Exercise instructions ->
Give everything from the line containing "- TailwindCSS" down to the end of the material below as a JSON list of strings, one string per line, skipping blank lines and leaving out the pictures.

Dataset entries ->
*** Block opens ***
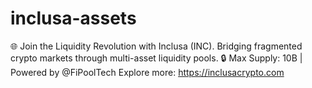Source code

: # inclusa-assets

🌐 Join the Liquidity Revolution with Inclusa (INC).
Bridging fragmented crypto markets through multi-asset liquidity pools.
🔒 Max Supply: 10B | Powered by @FiPoolTech
Explore more: https://inclusacrypto.com
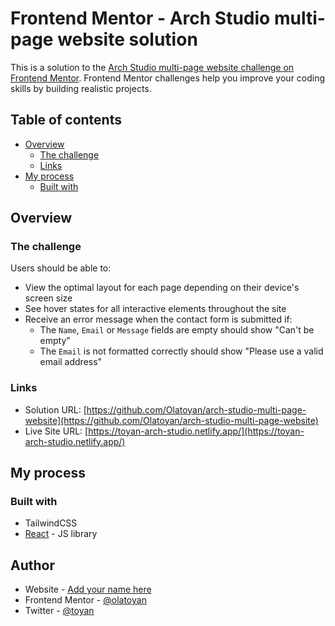 # Frontend Mentor - Arch Studio multi-page website solution

This is a solution to the [Arch Studio multi-page website challenge on Frontend Mentor](https://www.frontendmentor.io/challenges/arch-studio-multipage-website-wNIbOFYR6). Frontend Mentor challenges help you improve your coding skills by building realistic projects.

## Table of contents

- [Overview](#overview)
  - [The challenge](#the-challenge)
  - [Links](#links)
- [My process](#my-process)
  - [Built with](#built-with)

## Overview

### The challenge

Users should be able to:

- View the optimal layout for each page depending on their device's screen size
- See hover states for all interactive elements throughout the site
- Receive an error message when the contact form is submitted if:
  - The `Name`, `Email` or `Message` fields are empty should show "Can't be empty"
  - The `Email` is not formatted correctly should show "Please use a valid email address"

### Links

- Solution URL: [https://github.com/Olatoyan/arch-studio-multi-page-website](https://github.com/Olatoyan/arch-studio-multi-page-website)
- Live Site URL: [https://toyan-arch-studio.netlify.app/](https://toyan-arch-studio.netlify.app/)

## My process

### Built with

- TailwindCSS
- [React](https://reactjs.org/) - JS library

## Author

- Website - [Add your name here](https://www.your-site.com)
- Frontend Mentor - [@olatoyan](https://www.frontendmentor.io/profile/olatoyan)
- Twitter - [@toyan](https://www.twitter.com/_annonnymouss_)
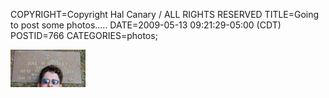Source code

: COPYRIGHT=Copyright Hal Canary / ALL RIGHTS RESERVED
TITLE=Going to post some photos.....
DATE=2009-05-13 09:21:29-05:00 (CDT)
POSTID=766
CATEGORIES=photos;

[![[Thumb]](/photos/thumb/2009-05-05_130024_grave.jpg)](/photos/2009-05-05_130024_grave.jpg)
*** Block closes ***
Answer area ->
[
  "- TailwindCSS",
  "- [React](https://reactjs.org/) - JS library",
  "## Author",
  "- Website - [Add your name here](https://www.your-site.com)",
  "- Frontend Mentor - [@olatoyan](https://www.frontendmentor.io/profile/olatoyan)",
  "- Twitter - [@toyan](https://www.twitter.com/_annonnymouss_)",
  "Source code",
  ": COPYRIGHT=Copyright Hal Canary / ALL RIGHTS RESERVED",
  "TITLE=Going to post some photos.....",
  "DATE=2009-05-13 09:21:29-05:00 (CDT)",
  "POSTID=766",
  "CATEGORIES=photos;",
  "[![[Thumb]](/photos/thumb/2009-05-05_130024_grave.jpg)](/photos/2009-05-05_130024_grave.jpg)"
]